My worst ever day at work

I’ve heard a lot of speakers talk about leadership. Often their core message is difficult to decipher and even harder to remember. There was one speech I heard a couple of years ago however that I've never forgotten, simply because it contained the unbelievably powerful phrase “funerals are required but weddings are optional”.


I’ve heard a lot of speakers talk about leadership. Often their core message is difficult to decipher and even harder to remember. There was one speech I heard a couple of years ago however that I've never forgotten, simply because it contained the unbelievably powerful phrase “funerals are required but weddings are optional”. It means that as a leader your People need you in the bad times but not really when things are going well. This phrase gives me a simple way to explain a belief that is core to my understanding of what I’m to do as a manager, and what the company I lead is to do when the choices are laid out in a policy.

I was asked recently in a 1-2-1 about my worst ever day at work. I knew the answer immediately but it wasn’t something that I’d ever drop casually into a conversation. I asked the person if they really wanted to know. They said they did.

I remember the beautiful sunny July summer day just about 20 years ago when I was working at MBNA in Newark. My first real job after spending too long at university. I got a call and I recognised the number on the phone was my mother. It was her birthday and I’d already talked to her a few hours earlier so I naturally wondered what she wanted so soon after. I picked up and she said a few words that would change my life forever. I know now that she was probably in shock but I didn’t know it at the time. She simply said “Jes was in a car accident and he’s dead.” Jes was my 17 year old brother. 

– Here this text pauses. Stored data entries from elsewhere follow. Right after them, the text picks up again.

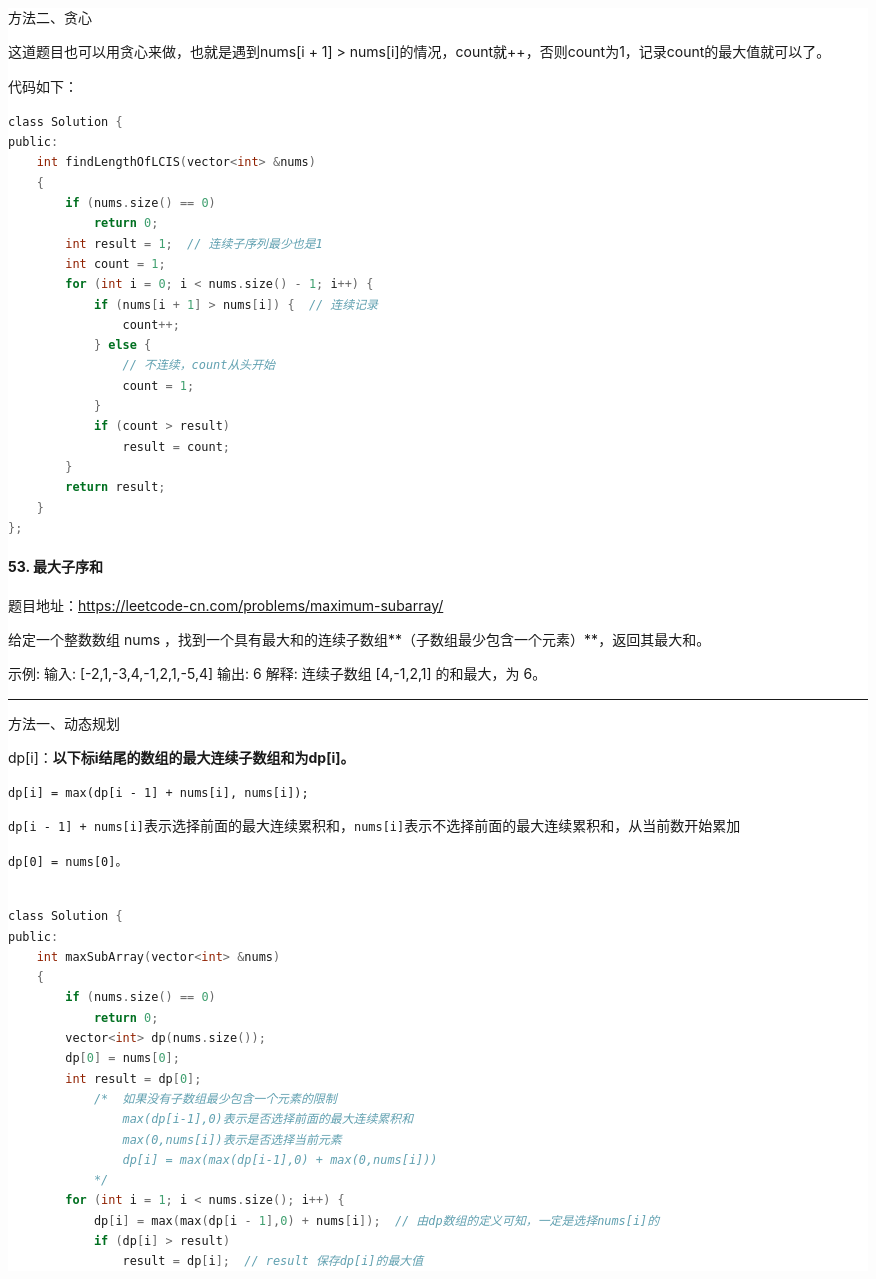 方法二、贪心

这道题目也可以用贪心来做，也就是遇到nums[i + 1] > nums[i]的情况，count就++，否则count为1，记录count的最大值就可以了。

代码如下：

```c
class Solution {
public:
    int findLengthOfLCIS(vector<int> &nums)
    {
        if (nums.size() == 0)
            return 0;
        int result = 1;  // 连续子序列最少也是1
        int count = 1;
        for (int i = 0; i < nums.size() - 1; i++) {
            if (nums[i + 1] > nums[i]) {  // 连续记录
                count++;
            } else {
                // 不连续，count从头开始
                count = 1;
            }
            if (count > result)
                result = count;
        }
        return result;
    }
};
```

#### 53. 最大子序和

题目地址：https://leetcode-cn.com/problems/maximum-subarray/

给定一个整数数组 nums ，找到一个具有最大和的连续子数组**（子数组最少包含一个元素）**，返回其最大和。

示例: 输入: [-2,1,-3,4,-1,2,1,-5,4] 输出: 6 解释: 连续子数组 [4,-1,2,1] 的和最大，为 6。

---

方法一、动态规划

dp[i]：**以下标i结尾的数组的最大连续子数组和为dp[i]。**

`dp[i] = max(dp[i - 1] + nums[i], nums[i]);`   

`dp[i - 1] + nums[i]`表示选择前面的最大连续累积和，`nums[i]`表示不选择前面的最大连续累积和，从当前数开始累加

`dp[0] = nums[0]。`

```c

class Solution {
public:
    int maxSubArray(vector<int> &nums)
    {
        if (nums.size() == 0)
            return 0;
        vector<int> dp(nums.size());
        dp[0] = nums[0];
        int result = dp[0];
            /*  如果没有子数组最少包含一个元素的限制
                max(dp[i-1],0)表示是否选择前面的最大连续累积和
                max(0,nums[i])表示是否选择当前元素
	            dp[i] = max(max(dp[i-1],0) + max(0,nums[i]))
            */
        for (int i = 1; i < nums.size(); i++) {
            dp[i] = max(max(dp[i - 1],0) + nums[i]);  // 由dp数组的定义可知，一定是选择nums[i]的
            if (dp[i] > result)
                result = dp[i];  // result 保存dp[i]的最大值
```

That news isn’t something you can accept easily so I suggested maybe she was wrong and he may just be very injured. Mom said that wasn’t the case as she had just viewed his body at the hospital. I hung up and my head was spinning. I felt dizzy and ill. I wasn’t able to form sentences properly. No tears at that moment as it wasn’t real yet, they would come in buckets later. Our office was small so my conversation had been overheard by a handful of my colleagues. They consoled me as best they could and then offered to give me a ride to the hospital to join my family who were gathering. The next few days were a blur but we pulled together as a family and just got through it as best we could. We’d never be the same but life does somehow go on.

I mention this story today because it is a very personal lesson and real example of the title phrase of this article. Through the lens of time I now realise my bosses were amazing. I had a lot of them as I was the bottom guy on the ladder. They made sure I knew that my family was my job from that moment, and in particular my mother. They told me to take as much time as I wanted off and meant it. I’m the type who needed to get back to work but I did take a lot of time to be with my family when the moment required. The flexibility and trust was absolute. MBNA provided some limos for the funeral and paid for the meal at the service afterwards. I was not “important” at the time and was new but they made a real effort. I was just a kid beginning his career and this had a big impact on me.

I’m from small town America so the funeral always comes with a viewing. When someone young dies the crowds are almost overwhelming and standing there greeting hundreds of People as they file past is exhausting yet cathartic. I can still remember my little Gran exclaiming “look at this” as a group of about 20 from my office came into view. They had taken off work that day en mass and driven the hour to my hometown. Small town funerals are a mix of attire with everyone normally just wearing the best outfit they can find. My gran was so impressed by the group of bankers, their dark suits and “silk ties” as she told me later reliving the moment many times over. They had given me financial support, emotional support, and at the most difficult moment they even gave a physical show of support.

I knew then the type of company I wanted to work in and type of leader that I wanted to be, maybe not consciously but in my heart and deep in my soul. We have a lot of tough personal situations that come up when you have thousands of People working together in a company. Stuff just happens, it's the law of averages. People get sick, their house burns down, their loved ones get sick, they get sick or god forbid someone they love dies too early.  I get emails often from my friend John Greaves that begin with “I know what you will want to do but just so you know the situation . . ."

You can’t write a policy to cover decisions like these but you can remember that funerals are required and weddings are optional.

Author's note: I've had a few People from work message me about my 15 year old daughter Jes and ask if she is named after my brother. She is in fact named after him. And while I don't know if it is me just wanting to, I do see a lot of him in her. She is smart but not nerdy. She is also so curious about life and loves to try new things. She is hardworking like him. She is athletic without being obsessed with teams and awards. But the thing that clinches it for me is that she's very funny like my Jes, who was always the life of the party. She is approaching the age when he left us which has caused me to reflect more than a few times on what he'd be like if he were here. That is something you just can't imagine but when I do think of him now I always smile - which isn't as good as having him here but I think is the best I can hope for.